At present, the offshore wind power gradually shows a development trend towards the profound ocean with characteristic of larger capacity, higher tower and longer blades. Therefore, the offshore wind turbine (OWT) is more vulnerable to extreme loads and may lead to the negative influence of structural vibration safety. In this research, a new semi-active eddy current tuned mass damper (SEC-TMD) was proposed for the vibration control of OWT structures and its vibration reduction effect under multiple kinds of dynamic loads was also discussed. Firstly, taking one actual 3.0 MW OWT supported by bucket foundation as object, the SEC-TMD was designed based on the linear quadratic optimal control (LQR) algorithm and bounded Hrovat optimal control algorithm in order to obtain the optimal control force of structural vibration systems.
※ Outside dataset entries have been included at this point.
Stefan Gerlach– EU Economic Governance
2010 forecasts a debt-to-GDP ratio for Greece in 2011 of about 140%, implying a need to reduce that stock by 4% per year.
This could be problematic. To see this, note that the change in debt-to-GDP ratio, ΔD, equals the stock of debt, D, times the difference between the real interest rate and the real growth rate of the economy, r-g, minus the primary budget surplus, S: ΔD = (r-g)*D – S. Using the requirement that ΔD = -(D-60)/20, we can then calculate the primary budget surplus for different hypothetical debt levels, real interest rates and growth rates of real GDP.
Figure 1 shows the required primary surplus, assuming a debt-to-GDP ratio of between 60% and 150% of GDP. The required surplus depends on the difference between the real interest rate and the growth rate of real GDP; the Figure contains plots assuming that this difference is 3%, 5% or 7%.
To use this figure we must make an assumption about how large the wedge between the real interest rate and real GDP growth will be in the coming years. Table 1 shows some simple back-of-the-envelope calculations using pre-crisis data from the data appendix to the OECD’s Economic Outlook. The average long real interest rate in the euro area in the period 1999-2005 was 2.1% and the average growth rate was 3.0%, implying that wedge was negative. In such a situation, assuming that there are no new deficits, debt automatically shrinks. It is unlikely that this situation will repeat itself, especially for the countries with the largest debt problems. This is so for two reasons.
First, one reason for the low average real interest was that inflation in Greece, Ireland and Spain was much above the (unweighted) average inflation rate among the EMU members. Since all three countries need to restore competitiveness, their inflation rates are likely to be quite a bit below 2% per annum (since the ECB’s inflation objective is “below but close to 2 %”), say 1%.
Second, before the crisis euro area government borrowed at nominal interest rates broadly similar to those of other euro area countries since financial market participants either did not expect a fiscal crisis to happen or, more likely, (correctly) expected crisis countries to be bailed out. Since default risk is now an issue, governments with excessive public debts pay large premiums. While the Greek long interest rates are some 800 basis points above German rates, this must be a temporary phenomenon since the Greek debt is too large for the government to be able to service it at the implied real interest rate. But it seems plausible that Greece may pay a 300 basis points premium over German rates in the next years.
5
The relationship between damping coefficient and magnetic conductivity spacing was further fitted to achieve variable damping control of SEC-TMD. Secondly, the theoretical model of 3.0 MW OWT structure installed with SEC-TMD was established and the effectiveness of the established theoretical model was verified through the comparison on modal analysis between the theoretical calculations and measured data identification. Finally, the vibration reduction effect of SEC-TMD on the measured OWT structure under wind-wave, seismic and vibration amplification conditions was analyzed and compared with the results calculated from the other passive dampers including EC-TMD and TLCD. It is shown that the maximum reduction percentage of peak value for vibration displacement and acceleration on the tower top can respectively reach 31.93 %, 44.11 %, 30.20 % and 54.57 %, 33.94 %, 31.75 % under three above conditions. Comparing with EC-TMD and TLCD, the better vibration reduction effect indicates that the proposed SEC-TMD has good engineering application value for the vibration suppression of OWT.